Maire is Learning to Budget Her Money

By Maire

My profession during the budgeting workshop [provided by The Service Collaborative of WNY Opportunity Corps] was a barista and my salary was $1,900 a month. The challenges I had staying on budget were that I would overspend on things before I even paid my bills. The expenses I needed to watch more closely were gas and entertainment.

In comparison to how I manage my paycheck [in real life], it's completely different. I don't spend my paycheck at all, I just put it in my savings account. At the moment, I don't pay any bills.

To make sure I have enough money, I make certain that I save my money for anything really super important that I might have to buy. I also make sure I really want something before I buy it so that its not an impulse buy.

My Market Experience

By Win

My visit [to the Elmwood Bidwell Farmers Market] was very educational. I've been to markets like that when I was little, with my mom, but then we stopped. I used to love it because I personally love fruits and she would let me choose a quart box of anything I wanted and I would be the littlest, happiest girl in the world. So it was like a flashback and it was cool to see it again.

I learned about many different farms out there and what they did to care for their animals if they grew them and what they did for their crops. I learned many fruits and vegetables' seasons. It was pretty surprising to me. I saw many things I have never seen or eaten before in my life.

What surprised me was that an employee was very educated and filled in on the company/farm. She had an answer to every question we asked her except one. "What are some challenges you face?" She was only and employee so that's understandable. I didn't really have any expectations. It was overall a cool and educational trip to the market.  I would change the weather, add stone paths, and have water bowls for the dogs.

Sophia's Learning to Budget

By Sophia B

At the Budgeting Workshop [provided by The Service Collaborative of WNY Regional Opportunity Corps], my role was a cab driver. My salary was $2,235 per month which, event though I was single and no one depended on me, I had a hard time budgeting and saving money.

The challenge was whether to eat out or make my own meal. Even though I watched my budget carefully, I still didn't afford as much money as I wanted in my savings account.
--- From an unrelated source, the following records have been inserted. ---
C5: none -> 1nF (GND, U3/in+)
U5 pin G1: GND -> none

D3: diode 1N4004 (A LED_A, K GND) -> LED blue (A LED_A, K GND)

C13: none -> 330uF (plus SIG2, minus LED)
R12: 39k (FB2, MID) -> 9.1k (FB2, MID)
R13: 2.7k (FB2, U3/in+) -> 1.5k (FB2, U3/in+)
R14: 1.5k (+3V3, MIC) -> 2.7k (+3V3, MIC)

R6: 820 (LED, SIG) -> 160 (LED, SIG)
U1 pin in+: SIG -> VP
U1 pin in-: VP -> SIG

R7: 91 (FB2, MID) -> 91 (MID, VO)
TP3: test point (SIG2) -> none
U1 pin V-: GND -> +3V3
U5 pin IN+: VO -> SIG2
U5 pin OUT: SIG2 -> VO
The expenses that I had to watch more closely were entertainment and clothing.

I am able to manage my paycheck [in real life] because I don't have to pay rent or mortgage. When I need to make sure I have enough money for everything, I need to budget beforehand.

Messiah's Experience Budgeting Money

By Messiah M

Last week Monday, MAP had a Big Group Meeting (BGM). [Opportunity Corps members from The Service Collaborative of WNY visited]. We learned about budgeting money.

We had fake professions and salaries. We also had fake responsibilities and homes. My pay per month was $4,100. I rented a one bedroom apartment and rent was $1,600. I also had a vehicle I paid $450 per month for and I attended college so that was another $100 per month.

One of the challenges I had with this was trying to keep money to feed myself or have money after costs. I also wanted to be sure I was spending a lot on unnecessary things.

All of my expenses were good except somethings I thought I wouldn't spend as much money as I did.